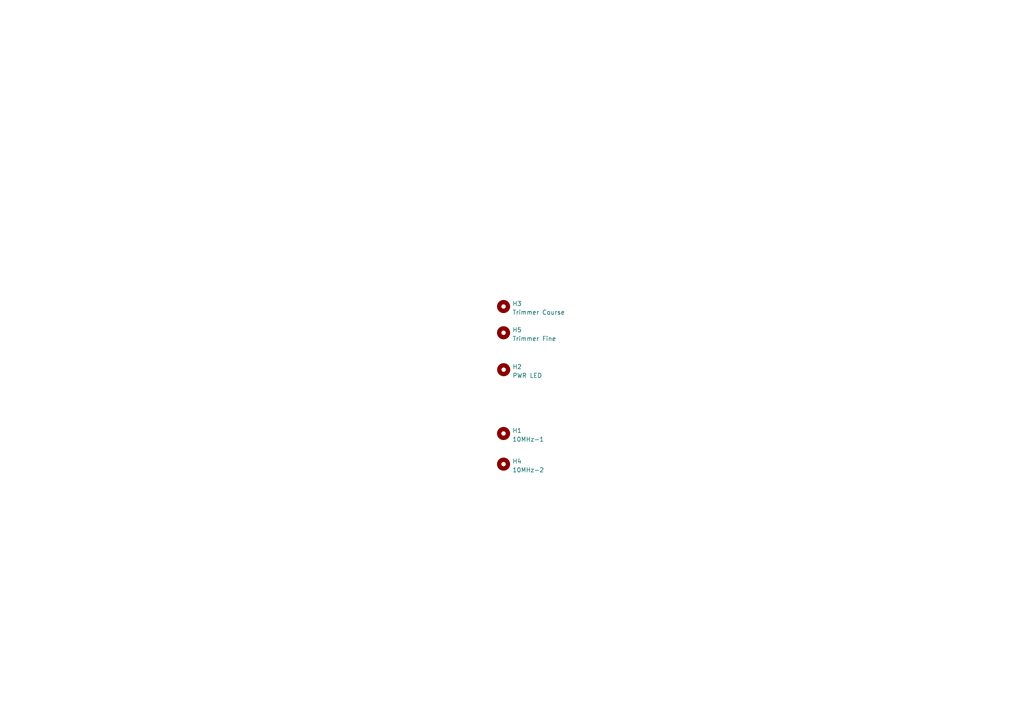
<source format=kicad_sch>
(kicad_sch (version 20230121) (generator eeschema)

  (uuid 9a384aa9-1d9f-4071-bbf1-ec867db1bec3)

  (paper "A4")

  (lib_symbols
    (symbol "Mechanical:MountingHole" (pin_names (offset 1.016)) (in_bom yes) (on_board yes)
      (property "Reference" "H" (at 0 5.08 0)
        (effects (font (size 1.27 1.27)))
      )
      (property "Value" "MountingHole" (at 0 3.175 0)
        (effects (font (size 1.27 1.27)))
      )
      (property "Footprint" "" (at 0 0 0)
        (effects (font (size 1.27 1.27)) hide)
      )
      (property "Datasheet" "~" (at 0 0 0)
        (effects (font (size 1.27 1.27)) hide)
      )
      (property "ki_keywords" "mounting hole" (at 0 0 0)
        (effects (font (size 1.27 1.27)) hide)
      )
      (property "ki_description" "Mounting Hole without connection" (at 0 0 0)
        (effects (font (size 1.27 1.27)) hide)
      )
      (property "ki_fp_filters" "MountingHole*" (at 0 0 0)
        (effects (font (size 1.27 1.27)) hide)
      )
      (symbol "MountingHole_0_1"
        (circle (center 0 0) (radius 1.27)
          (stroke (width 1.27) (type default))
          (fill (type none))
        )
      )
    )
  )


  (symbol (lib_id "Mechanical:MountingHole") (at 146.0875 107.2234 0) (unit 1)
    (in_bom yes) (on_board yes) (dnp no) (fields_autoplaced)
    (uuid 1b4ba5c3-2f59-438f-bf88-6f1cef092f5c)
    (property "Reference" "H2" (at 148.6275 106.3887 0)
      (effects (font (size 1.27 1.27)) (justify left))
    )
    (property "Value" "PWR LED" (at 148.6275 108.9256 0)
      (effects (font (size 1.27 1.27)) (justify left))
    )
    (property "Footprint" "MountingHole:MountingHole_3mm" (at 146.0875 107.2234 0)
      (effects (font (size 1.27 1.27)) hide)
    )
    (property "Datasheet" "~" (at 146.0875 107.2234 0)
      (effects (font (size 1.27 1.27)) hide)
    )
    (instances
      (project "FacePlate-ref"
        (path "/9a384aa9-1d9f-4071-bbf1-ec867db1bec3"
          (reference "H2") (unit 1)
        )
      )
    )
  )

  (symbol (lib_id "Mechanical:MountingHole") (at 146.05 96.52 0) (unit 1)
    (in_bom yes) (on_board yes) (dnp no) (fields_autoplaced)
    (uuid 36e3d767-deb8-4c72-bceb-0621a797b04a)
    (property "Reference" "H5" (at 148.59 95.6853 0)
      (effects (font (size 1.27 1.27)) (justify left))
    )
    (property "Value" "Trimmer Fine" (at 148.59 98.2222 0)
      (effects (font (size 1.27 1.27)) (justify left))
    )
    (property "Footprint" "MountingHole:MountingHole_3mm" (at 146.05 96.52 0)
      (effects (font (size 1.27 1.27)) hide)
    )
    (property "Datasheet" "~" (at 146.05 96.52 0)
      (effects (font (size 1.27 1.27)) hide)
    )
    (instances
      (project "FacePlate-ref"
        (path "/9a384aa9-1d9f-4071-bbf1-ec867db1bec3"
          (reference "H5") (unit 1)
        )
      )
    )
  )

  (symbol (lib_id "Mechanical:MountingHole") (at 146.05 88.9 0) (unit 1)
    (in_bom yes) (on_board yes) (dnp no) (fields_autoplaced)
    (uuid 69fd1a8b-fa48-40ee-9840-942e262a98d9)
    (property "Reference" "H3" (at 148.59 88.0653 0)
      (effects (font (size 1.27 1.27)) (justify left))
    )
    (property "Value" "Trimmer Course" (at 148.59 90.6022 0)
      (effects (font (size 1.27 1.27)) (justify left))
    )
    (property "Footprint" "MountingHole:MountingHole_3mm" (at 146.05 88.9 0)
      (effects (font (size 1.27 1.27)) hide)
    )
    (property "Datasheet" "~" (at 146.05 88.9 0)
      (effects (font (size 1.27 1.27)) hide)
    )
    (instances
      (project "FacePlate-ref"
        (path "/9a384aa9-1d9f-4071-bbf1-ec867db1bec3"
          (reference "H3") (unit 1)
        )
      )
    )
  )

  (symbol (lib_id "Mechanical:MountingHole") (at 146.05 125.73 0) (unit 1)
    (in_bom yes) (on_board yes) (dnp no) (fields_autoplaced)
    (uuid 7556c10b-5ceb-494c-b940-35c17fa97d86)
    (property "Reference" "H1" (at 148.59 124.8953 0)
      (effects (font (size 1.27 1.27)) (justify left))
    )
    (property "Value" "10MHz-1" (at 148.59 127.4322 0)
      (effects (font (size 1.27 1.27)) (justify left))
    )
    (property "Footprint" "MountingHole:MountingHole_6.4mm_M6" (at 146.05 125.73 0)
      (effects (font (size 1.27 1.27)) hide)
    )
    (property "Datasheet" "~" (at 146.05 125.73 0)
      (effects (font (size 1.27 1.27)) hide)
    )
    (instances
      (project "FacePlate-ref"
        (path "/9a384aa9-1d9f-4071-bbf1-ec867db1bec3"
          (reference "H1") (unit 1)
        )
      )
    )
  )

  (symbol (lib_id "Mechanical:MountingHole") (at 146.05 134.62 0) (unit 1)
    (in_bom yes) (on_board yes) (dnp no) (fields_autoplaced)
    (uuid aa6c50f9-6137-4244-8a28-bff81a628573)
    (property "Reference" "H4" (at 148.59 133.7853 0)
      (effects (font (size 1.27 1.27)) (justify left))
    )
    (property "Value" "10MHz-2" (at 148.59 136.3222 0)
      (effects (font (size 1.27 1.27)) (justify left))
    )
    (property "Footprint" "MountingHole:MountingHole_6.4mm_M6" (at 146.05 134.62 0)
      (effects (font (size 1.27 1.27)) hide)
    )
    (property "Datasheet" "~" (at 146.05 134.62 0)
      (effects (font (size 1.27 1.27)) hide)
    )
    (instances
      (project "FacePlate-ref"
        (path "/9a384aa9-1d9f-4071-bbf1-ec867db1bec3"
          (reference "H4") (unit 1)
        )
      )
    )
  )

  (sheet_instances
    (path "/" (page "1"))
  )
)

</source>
---
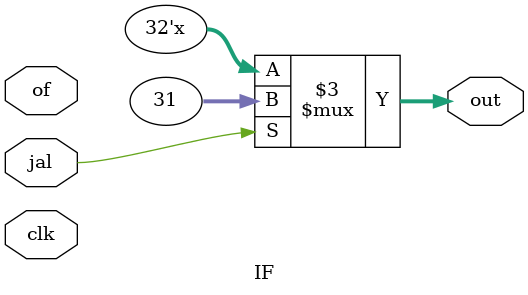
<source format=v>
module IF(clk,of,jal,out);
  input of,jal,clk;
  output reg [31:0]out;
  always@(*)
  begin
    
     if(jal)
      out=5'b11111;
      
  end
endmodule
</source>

**What this task involves**
Extract from the listing above the lines between the line containing "<source format=kicad_sch>" and the line containing "(at 0 3.175 0)", keeping both of those lines. Output nothing else.

**Exercise output**
<source format=kicad_sch>
(kicad_sch (version 20230121) (generator eeschema)

  (uuid 9a384aa9-1d9f-4071-bbf1-ec867db1bec3)

  (paper "A4")

  (lib_symbols
    (symbol "Mechanical:MountingHole" (pin_names (offset 1.016)) (in_bom yes) (on_board yes)
      (property "Reference" "H" (at 0 5.08 0)
        (effects (font (size 1.27 1.27)))
      )
      (property "Value" "MountingHole" (at 0 3.175 0)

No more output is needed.